#### Page text ####

The Old West still is a part of us

    Karon has acquired a new addiction: “Gunsmoke.”
    No, she hasn’t taken up shooting or Civil War reenacting. I’m talking about the old TV show.
    She stumbled across a cable channel that runs a combination of religious shows and old westerns. “Gunsmoke” is just one of the offerings; there are really old ones, like the black-and-white, half-hour version with Chester, the limping deputy, and color, hour-long versions with Festus, the deputy who looked like he never bathed.
    They really are pretty good. We’re the kind of couple who actually tries each other’s addictions, so I’ve been watching them and enjoying them too. They also show the original “Lone Ranger,” and I’ve thought the Lone Ranger was way cool since I was a kid. If I’d been born 10 years earlier, I would’ve been a serious fan. (My brother, who was born nine years before me, was into Zorro, who also was cool; we’ve got the era covered.)
    Karon is a pretty big western fan, especially John Wayne movies. She grew up watching them. She’s attached to John Wayne westerns the way I’m attached to 1930s monster flicks, which I grew up watching.

####

* **Work task**: Reproduce the passage of the piece about old westerns starting at "No, she hasn’t" and ending at "the era covered.)".

#### Study material ####

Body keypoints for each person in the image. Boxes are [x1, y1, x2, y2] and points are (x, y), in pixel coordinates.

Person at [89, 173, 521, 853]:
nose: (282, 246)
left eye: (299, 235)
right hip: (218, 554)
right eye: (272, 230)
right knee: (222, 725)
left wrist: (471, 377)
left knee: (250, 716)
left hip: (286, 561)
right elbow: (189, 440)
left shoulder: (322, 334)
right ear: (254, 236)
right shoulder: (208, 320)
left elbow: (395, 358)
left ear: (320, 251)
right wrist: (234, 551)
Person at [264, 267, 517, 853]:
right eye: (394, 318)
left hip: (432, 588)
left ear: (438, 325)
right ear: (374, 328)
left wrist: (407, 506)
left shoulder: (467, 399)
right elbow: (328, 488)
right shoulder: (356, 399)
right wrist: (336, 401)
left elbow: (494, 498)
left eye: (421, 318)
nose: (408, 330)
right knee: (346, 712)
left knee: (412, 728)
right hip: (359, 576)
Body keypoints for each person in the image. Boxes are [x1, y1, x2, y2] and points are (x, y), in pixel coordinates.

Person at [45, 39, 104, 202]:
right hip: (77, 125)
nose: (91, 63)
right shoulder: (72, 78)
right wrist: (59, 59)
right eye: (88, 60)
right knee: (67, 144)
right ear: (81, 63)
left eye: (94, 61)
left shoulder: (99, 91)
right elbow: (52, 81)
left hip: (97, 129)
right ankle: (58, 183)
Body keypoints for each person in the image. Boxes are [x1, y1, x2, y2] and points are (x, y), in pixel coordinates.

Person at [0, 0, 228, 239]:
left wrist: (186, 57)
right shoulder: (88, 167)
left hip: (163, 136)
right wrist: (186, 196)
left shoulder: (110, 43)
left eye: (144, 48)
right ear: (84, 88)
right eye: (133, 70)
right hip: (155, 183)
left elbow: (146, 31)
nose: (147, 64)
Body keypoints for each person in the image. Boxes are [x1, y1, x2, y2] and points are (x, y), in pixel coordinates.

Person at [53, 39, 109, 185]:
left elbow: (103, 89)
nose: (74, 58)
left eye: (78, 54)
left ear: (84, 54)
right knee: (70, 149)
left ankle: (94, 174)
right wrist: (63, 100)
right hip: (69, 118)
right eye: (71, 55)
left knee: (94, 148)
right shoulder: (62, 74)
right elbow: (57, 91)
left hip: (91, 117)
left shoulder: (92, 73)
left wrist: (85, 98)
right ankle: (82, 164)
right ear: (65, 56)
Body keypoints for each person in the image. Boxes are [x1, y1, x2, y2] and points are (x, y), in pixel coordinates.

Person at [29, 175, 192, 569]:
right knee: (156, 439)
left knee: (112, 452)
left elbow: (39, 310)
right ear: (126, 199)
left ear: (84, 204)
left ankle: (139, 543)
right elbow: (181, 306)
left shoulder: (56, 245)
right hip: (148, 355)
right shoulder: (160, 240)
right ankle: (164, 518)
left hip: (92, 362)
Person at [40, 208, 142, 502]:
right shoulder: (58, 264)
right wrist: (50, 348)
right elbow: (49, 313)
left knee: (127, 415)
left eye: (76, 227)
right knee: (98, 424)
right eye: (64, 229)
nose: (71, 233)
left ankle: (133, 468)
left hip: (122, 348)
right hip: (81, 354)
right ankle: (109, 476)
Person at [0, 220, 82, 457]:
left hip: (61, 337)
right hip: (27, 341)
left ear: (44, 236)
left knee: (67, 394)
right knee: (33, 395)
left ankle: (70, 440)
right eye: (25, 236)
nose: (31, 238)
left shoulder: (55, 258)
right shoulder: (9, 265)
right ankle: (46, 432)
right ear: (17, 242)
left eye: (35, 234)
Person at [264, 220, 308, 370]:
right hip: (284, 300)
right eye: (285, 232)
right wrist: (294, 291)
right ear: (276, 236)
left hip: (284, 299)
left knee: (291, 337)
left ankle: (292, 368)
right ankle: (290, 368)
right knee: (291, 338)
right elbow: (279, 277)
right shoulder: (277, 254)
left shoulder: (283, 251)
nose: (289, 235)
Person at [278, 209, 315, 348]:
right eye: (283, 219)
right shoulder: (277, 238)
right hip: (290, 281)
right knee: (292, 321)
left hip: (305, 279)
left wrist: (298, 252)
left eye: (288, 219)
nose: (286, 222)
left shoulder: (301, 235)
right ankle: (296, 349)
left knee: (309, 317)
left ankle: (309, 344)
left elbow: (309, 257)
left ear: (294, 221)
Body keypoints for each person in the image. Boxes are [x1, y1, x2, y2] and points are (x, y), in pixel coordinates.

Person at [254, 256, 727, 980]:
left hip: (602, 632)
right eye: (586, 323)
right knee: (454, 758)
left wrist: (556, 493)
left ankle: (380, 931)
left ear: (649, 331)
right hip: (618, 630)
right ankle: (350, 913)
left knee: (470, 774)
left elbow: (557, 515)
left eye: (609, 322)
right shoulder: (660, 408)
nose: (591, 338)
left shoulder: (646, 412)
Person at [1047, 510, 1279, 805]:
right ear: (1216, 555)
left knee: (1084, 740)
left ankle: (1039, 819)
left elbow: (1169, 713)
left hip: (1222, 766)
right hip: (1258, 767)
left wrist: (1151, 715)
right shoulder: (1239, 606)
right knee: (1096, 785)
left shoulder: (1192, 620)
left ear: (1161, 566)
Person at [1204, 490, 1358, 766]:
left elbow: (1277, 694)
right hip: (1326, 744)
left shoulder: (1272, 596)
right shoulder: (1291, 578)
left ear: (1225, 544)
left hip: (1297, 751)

####

* **Task answer**:
No, she hasn’t taken up shooting or Civil War reenacting. I’m talking about the old TV show.
    She stumbled across a cable channel that runs a combination of religious shows and old westerns. “Gunsmoke” is just one of the offerings; there are really old ones, like the black-and-white, half-hour version with Chester, the limping deputy, and color, hour-long versions with Festus, the deputy who looked like he never bathed.
    They really are pretty good. We’re the kind of couple who actually tries each other’s addictions, so I’ve been watching them and enjoying them too. They also show the original “Lone Ranger,” and I’ve thought the Lone Ranger was way cool since I was a kid. If I’d been born 10 years earlier, I would’ve been a serious fan. (My brother, who was born nine years before me, was into Zorro, who also was cool; we’ve got the era covered.)